# PROBLEM DESCRIPTION
Your answer should consist of the lines in the listing that hold "tương".

# TASK INPUTS
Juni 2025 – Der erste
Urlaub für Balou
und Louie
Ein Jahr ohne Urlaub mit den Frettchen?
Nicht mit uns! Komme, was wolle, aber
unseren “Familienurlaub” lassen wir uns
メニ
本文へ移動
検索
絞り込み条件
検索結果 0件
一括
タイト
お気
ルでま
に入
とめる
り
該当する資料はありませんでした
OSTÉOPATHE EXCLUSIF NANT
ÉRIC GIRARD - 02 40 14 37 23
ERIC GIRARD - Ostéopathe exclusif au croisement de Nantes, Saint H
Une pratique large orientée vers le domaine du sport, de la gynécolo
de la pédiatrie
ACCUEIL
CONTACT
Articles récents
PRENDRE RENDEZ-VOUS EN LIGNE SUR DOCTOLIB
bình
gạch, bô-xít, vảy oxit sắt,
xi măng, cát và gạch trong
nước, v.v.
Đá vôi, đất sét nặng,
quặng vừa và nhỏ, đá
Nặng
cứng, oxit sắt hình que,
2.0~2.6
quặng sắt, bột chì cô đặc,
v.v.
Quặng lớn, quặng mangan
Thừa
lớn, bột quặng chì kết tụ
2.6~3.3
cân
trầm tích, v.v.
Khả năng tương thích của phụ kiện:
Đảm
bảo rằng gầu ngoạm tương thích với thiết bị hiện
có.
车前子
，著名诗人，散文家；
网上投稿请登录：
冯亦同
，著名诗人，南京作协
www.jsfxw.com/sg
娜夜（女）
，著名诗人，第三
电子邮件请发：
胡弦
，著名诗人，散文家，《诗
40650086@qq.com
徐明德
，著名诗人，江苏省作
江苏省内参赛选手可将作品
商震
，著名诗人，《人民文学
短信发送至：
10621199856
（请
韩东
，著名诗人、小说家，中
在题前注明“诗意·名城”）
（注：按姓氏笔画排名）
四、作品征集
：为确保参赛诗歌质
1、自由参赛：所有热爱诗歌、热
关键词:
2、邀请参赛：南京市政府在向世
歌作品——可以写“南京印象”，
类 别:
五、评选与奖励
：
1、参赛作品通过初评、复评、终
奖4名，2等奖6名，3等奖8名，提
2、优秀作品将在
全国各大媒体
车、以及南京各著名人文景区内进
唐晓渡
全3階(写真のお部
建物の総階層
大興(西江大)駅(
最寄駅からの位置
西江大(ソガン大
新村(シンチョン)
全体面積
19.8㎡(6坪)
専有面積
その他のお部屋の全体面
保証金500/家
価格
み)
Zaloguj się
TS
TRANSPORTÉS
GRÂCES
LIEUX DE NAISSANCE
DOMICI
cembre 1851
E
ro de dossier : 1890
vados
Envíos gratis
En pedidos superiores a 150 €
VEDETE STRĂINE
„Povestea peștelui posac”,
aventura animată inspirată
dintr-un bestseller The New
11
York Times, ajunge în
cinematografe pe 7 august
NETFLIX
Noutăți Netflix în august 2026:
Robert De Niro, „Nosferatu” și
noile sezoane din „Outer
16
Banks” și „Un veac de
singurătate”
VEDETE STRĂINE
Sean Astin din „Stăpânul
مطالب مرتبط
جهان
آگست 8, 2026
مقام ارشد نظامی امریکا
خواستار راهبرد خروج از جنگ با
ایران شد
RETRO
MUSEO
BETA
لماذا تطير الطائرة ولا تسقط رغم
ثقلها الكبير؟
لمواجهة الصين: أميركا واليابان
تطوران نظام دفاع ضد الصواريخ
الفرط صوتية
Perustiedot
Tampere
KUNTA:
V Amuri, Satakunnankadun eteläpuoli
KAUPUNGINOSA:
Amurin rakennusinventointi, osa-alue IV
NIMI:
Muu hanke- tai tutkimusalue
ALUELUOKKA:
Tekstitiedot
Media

# ANSWER SPACE
Khả năng tương thích của phụ kiện:
bảo rằng gầu ngoạm tương thích với thiết bị hiện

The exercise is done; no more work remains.